Last time I travelled to New York, I fell in love
with plantains. Head over heels. In every guise that I ate them. I have spent
the two years since mourning their absence in my life. Hopefully checking out
tales of plantain sightings in Perth from the definite to the more vague. None
were fruitful (ha!) Then one day a few weeks ago, I walked into The Nanna Shop,
and there they were in all their (at the time) green glory. I bought some
without thinking. Without concern that I’d never pay $7.99 a kilo for bananas
or potatoes – but here I was paying that for plantains. I finally could relive some
of the dishes I had loved whilst travelling. I started with simple tostones – twice
fried plantain chips. Just as crispy and salty and delicious as I remembered!
Then I did a bit of a search for more plantain recipes both online and in my
Cuban and Peruvian cookbooks. I came across a Dominican recipe for plantain
gnocchi with a beef short rib ragu on the Saveur website. Not much one
for the price of beef ribs, I decided to use that recipe as a flavour guideline
and mix it up a little to make my life much easier by switching to a slow
cooked blade roast. So no removal of bones, no straining the vegetables out of
the sauce, everything just cooked and eaten together. It also meant changing
the plantain gnocchi with yuca flour to mashed plantains with white rice – skewing
things a bit further to the Cuban style of serving. I’d love to experiment with
a plantain gnocchi one day (although yuca flour is probably well out of the
equation!)
The flavours here an big and punchy. The meat has a
decent heat kick – feel free to add more or less cayenne depending on how hot
you like things. There’s a subtle acidity from the vinegar and tomato paste,
but it’s well tempered by the big beefy flavour and the creamy crème fraiche added
just at the end. The plantains should be yellow, this means a slightly sweeter
mash that has an almost limey brightness to it. The rice and tomato salsa are
fairly standard additions, adding bulk, texture and freshness. I loved this
meal. So much. The beef here then lasted for a subsequent 4 meals, including a hungover
quesadilla morning for four.
And I was delighted to learn that they still had
plantains on offer this weekend just gone, so I am restocked again. This time I
bought enough that I might even be able to hold off until a few go black and
try them that way!
Beef Ragu with Mashed Plantains
2 tbsp. rice bran oil2 brown onions, diced
4 garlic cloves, minced
2 carrots, diced
3 sweet paprika, diced (sub 1 red capsicum)
2 tsp. salt
2 tbsp. smoked paprika
1 tsp. black pepper
2 tsp. dried basil
1 tsp dried thyme
1 tsp. cayenne
3 tbsp. tomato paste
½ cup balsamic vinegar
2 cups beef stock
200mL crème fraiche
2 yellow plantains
White rice for serving
Tomato salsa (2 fresh tomatoes, 2 spring onions, handful of coriander and flat leaf parsley finely diced and tossed together)
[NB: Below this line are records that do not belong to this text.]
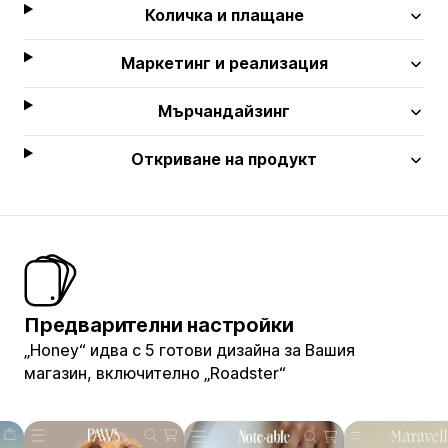
Количка и плащане
Маркетинг и реализация
Мърчандайзинг
Откриване на продукт
Предварителни настройки
„Honey“ идва с 5 готови дизайна за Вашия
магазин, включително „Roadster“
Bring the liquid to a boil, then place the beef
back in gently. Place inside the slow-cooker, cover and cook on low for 8
hours, or until the meat is falling apart.
When the meat is ready, prepare the plantains.
Without peeling, cut the plantains into cylinders around 4cm long. Place in a
shallow glass bowl, add ¼ cup water cover with plastic wrap and microwave for 5
minutes, or until the plantains are soft. Remove the peel, then mash the
plantains with the water remaining in the bowl. Season with a little salt.